Semakin jengkel, Rafael mengangguk-angguk sambil berkata. “Ya, terima kasih untuk doanya. Tentunya dia jauh lebih baik darimu.” Seulas senyum ia suguhkan dan sengaja pamer.
Seulas senyum juga menghiasi wajah Sunny. Dan ketika wanita itu tersenyum, bagi Rafael Sunny jadi makin cantik. “Jangan tersenyum kepadaku, kalau pada kenyataannya kamu menolak cintaku!” rutuknya dalam hati.
“Semoga ada yang mau.” Sunny sengaja melebarkan senyumnya kemudian berlalu.
“A-apa ...? Tadi dia bilang apa? Semoga ada yang mau? Dia pikir, aku ini mahluk buruk rupa yang tidak memiliki masa depan? Bisa-bisanya dia berbicara seperti itu!” rutuk Rafael tak percaya. Belum pernah ada yang berani menolak bahkan sampai menghinanya kecuali Sunny.
Meski berada di ruangan ber-Ac, tiba-tiba saja Rafael merasa suhu ruangan keberadaannya menjadi sangat panas. Hal tersebut pula yang membuatnya mendadak sibuk menggunakan kedua tangannya untuk mengipas-ngipas di depan wajah dan lehernya sesaat sampai melonggarkan lilitan dasi di lehernya. Namun tiba-tiba saja ia ingat dengan apa yang akan Sunny lakukan. Wanita itu mengundurkan diri dan kemungkinan terburuknya, mereka tidak akan bertemu lagi.
Rafael bergegas memastikannya dengan langkah tergesa. Benar saja Sunny sedang berkemas dan benar-benar akan meninggalkannya.
“Apa yang sedang kamu lakukan?” Rafael tidak bisa menyembunyikan rasa gugup sekaligus bingungnya. Sebab, pengunduran diri yang ia minta sama sekali tidak serius. Ia hanya menggertak tanpa berharap Sunny benar-benar pergi meninggalkan hotel apalagi meninggalkannya.
“Anda lihat sendiri apa yang sedang saya lakukan.” Sunny tak acuh. Beruntung ia tidak memiliki banyak barang di ruangannya kecuali beberapa arsip penting yang langsung ia masukan ke dalam tote bag-nya.
“Oh ... ya ... ya! Jangan sampai ada yang tertinggal karena aku tidak mau kamu kembali dan sengaja berpura-pura mengambilnya padahal kamu menyesal ingin bersamaku!”
Tepat setelah Rafael diam, Sunny berhasil menarik tuntas ritsleting tote bag-nya. Rahang Sunny mengeras, ia menenteng tote bag cokelat miliknya tersebut kemudian balik badan. “Apakah Anda benar-benar mencintaiku? Aku tahu Anda sangat mencintaiku karena aku sudah terbiasa mendapatkan perlakuan seperti ini!”

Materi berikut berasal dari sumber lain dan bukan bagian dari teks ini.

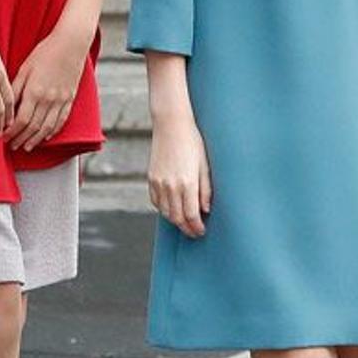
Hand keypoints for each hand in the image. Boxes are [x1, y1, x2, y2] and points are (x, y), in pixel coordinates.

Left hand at [6, 23, 89, 151]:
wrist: (70, 44)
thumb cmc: (44, 53)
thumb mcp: (25, 69)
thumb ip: (15, 88)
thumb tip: (5, 107)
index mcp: (34, 92)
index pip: (20, 120)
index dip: (11, 132)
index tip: (3, 137)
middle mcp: (48, 100)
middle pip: (33, 128)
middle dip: (20, 139)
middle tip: (11, 146)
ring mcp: (61, 101)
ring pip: (47, 128)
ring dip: (35, 140)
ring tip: (26, 147)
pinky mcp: (70, 99)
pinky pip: (61, 121)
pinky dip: (52, 132)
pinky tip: (45, 137)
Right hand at [148, 112, 211, 236]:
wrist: (171, 125)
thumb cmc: (192, 142)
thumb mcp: (205, 165)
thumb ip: (206, 190)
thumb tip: (206, 210)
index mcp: (187, 183)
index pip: (191, 215)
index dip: (197, 227)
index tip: (201, 231)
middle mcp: (171, 186)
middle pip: (177, 218)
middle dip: (186, 228)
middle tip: (194, 231)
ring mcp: (159, 182)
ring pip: (165, 212)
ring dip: (175, 220)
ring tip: (184, 221)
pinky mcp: (151, 178)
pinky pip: (155, 201)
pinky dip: (163, 209)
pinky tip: (171, 208)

“Si-siapa yang mencintaimu? Aku hanya mengetesmu!” Rafael pura-pura tersenyum. Apa yang Sunny lakukan membuat harga dirinya terbanting. Ia bahkan menjadi gengsi jika harus membahas perasaannya berikut lamaran yang justru ditolak.
Sunny menggeleng tak habis pikir kemudian menepis tatapan Rafael. Baginya, berurusan dengan Rafael cukup sampai detik itu saja walau setelahnya, dengan kata lain ia akan menjadi pengangguran.

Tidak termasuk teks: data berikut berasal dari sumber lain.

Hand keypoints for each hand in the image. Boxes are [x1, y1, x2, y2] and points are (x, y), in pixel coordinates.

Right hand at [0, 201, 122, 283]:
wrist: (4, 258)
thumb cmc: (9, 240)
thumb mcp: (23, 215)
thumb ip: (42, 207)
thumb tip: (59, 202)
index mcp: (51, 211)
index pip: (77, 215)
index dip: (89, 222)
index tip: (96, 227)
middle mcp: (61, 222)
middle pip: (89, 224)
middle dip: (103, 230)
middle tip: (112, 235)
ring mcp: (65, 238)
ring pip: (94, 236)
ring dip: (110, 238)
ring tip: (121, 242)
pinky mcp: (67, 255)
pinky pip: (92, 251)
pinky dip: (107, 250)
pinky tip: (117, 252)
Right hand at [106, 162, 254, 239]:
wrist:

“Jangan lupa transfer gajiku!” Setelah mengatakan itu, Sunny segera berlalu. Membiarkan Rafael yang seketika membisu.
Ketiga pelayan yang masih terjaga di depan ruang kerja Sunny menatap kepergian Sunny dengan penuh tanya. Apalagi tak lama setelah itu, Rafael juga keluar dengan setengah berlari dan terlihat sangat buru-buru.

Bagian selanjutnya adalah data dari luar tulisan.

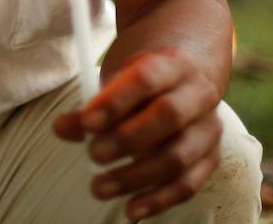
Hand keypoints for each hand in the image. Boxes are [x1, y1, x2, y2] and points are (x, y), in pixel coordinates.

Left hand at [54, 49, 223, 220]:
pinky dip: (158, 200)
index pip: (146, 78)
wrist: (178, 85)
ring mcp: (208, 128)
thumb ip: (92, 107)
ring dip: (135, 177)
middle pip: (168, 115)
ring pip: (177, 156)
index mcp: (173, 63)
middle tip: (93, 155)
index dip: (116, 101)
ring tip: (99, 187)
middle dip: (127, 139)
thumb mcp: (118, 83)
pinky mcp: (210, 158)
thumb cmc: (140, 86)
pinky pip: (187, 185)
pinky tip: (130, 210)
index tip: (86, 122)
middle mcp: (199, 93)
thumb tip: (62, 128)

Ketika Rafael sibuk mencari-cari di depan pintu masuk hotel, diam-diam Sunny mengintip dari balik tembok taman hotel tak jauh dari keberadaan pria itu.
“Sepertinya otak pria itu memang bermasalah. Sudahlah. Apa yang terjadi bisa mengganggu kosentrasi Kean kalau dia sampai tahu.” Sunny berlalu tanpa mau berurusan lagi dengan Rafael.
Ketika Sunny sudah pergi menggunakan sebuah taksi yang kebetulan lewat, di waktu yang sama Rafael melihatnya. Pria itu kocar-kacir mengejar selain merasa kecolongan.
“S-sunny berhenti!”
Sunny melihat Rafael mengejarnya. Tetapi ia membiarkannya karena merasa sudah tidak ada urusan lagi dengan pria itu. Kalaupun Rafael tetap mengejar, Sunny jauh lebih senang agar pria itu kelelahan dan merasakan sakitnya berusaha. Setidaknya, melihat Rafael sampai kewalahan mengejarnya layaknya sekarang, membuat suasana hatinya membaik.